Allowing private participation in the oil industry is a titanic shift for a nation where generations of schoolchildren were taught to take civic pride in Pemex and where speeches and ceremonies mark the anniversary when fields were seized from U.S. and British companies, Gurria said.
When Cardenas ousted the Mexican branches of Royal Dutch Shell Plc and other companies more than 70 years ago, Mexicans lined up to donate jewelry and livestock to the government to help pay for the expropriation. Energy was such a sensitive issue it was largely left out of the 1994 North American Free Trade Agreement signed by Mexico, the U.S. and Canada.
“We grew up assuming, just as a matter of fact, that oil and electricity and gas were state-owned, and that was the way it was, period,” said Gurria, who worked at a Pemex refinery as a teenager and served on the company’s board in the 1990s.
Significant Accomplishment
Just changing the law to allow private investment was a significant accomplishment for Pena Nieto, according to Gurria. The president needed to rally two thirds of each house of congress over opposition that spawned public protests.
Pena Nieto pushed the legislation through in 2013, amending the constitution to permit private and foreign companies to explore on their own for the first time since 1938 or partner with Pemex on oil production.
Changing the rules to allow private investment “would be my signature issue,” he said during a November 2011 interview at Bloomberg’s headquarters in New York, when he was running for president.
While the government says the changes will help boost output and tax revenue that accounts for about a third of federal spending, the administration also passed a package of tax increases to reduce dependence on oil.
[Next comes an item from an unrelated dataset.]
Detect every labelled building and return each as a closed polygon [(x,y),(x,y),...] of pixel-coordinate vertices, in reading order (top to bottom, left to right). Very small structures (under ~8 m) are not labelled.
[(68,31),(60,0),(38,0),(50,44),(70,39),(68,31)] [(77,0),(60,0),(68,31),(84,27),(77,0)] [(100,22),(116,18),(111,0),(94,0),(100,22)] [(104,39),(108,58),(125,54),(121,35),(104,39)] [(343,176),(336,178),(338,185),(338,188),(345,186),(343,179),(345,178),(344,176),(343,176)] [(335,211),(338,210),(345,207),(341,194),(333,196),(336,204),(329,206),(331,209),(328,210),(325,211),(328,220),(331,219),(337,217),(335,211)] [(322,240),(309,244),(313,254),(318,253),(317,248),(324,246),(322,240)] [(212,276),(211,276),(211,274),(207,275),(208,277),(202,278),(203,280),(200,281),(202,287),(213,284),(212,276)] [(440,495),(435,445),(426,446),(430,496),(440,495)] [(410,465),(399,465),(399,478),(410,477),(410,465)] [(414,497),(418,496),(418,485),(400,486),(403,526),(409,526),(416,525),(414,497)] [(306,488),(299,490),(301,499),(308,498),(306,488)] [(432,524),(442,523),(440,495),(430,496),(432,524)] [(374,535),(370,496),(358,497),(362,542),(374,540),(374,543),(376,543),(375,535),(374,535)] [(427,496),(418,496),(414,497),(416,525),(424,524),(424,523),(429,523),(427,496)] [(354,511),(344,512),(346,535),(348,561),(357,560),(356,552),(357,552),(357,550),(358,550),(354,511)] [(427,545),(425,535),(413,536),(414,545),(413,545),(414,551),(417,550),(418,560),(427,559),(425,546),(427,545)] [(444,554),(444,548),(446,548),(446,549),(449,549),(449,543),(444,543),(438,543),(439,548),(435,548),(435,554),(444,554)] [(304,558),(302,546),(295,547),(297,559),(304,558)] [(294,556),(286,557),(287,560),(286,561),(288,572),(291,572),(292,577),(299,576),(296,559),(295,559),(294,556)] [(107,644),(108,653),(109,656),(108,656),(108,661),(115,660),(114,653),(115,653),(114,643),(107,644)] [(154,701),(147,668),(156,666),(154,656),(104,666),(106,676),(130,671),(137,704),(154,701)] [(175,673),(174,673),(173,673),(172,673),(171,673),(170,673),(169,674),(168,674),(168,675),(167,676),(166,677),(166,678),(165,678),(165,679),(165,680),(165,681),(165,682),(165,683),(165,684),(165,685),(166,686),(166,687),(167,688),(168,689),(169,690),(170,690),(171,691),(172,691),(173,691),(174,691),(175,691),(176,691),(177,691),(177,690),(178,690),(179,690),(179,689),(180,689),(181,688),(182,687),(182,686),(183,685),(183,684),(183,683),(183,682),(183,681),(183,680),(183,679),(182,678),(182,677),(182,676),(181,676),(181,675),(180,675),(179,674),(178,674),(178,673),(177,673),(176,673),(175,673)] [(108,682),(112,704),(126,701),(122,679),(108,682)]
The Mexican mix of crude has tumbled almost 46 percent in the last year to close Friday at $51.37 a barrel.
Cut Spending
Pena Nieto was forced to cut spending in January after Pemex production fell for a 10th consecutive year and global oil prices slumped. The government projects output will fall again this year. The decline has reduced Mexico to the world’s 10th largest producer of petroleum and other liquids, down from fifth in 2004, when it trailed only Saudi Arabia, Russia, the U.S. and Iran.
In opening its energy industry to private investment, Mexico is playing catch-up with other developing countries, including Brazil, which enacted a law in the 1990s ending its oil monopoly. Petroleo Brasileiro SA sold $70 billion in a 2010 stock offering, the world’s largest. Pemex has no immediate plans to sell shares, the company has said.
Temper Expectations
Mexico’s government in recent days has moved to temper expectations for this week’s auction as some potential bidders, including Glencore Plc and Ecopetrol SA, decided not to participate, without providing a reason. Energy Minister Pedro Joaquin Coldwell said the government will consider it a success if 30 percent to 50 percent of the blocks are awarded, in line with the average for similar auctions around the world.
Some companies may wait to bid in later rounds on more lucrative deep-water fields, which would be “the acid test,” said Duncan Wood, director of the Mexico Institute at the Woodrow Wilson International Center for Scholars in Washington.
This week’s event still will probably be a political success for Pena Nieto, even after the rout in crude prices, said Alexis Milo, the chief Mexico economist at Deutsche Bank AG in Mexico City.
“At current oil prices, these shallow-water fields are attractive,” he said. “The auctions will be positive for the Pena Nieto administration because they’ll show in an emblematic way that the energy reform is moving forward.”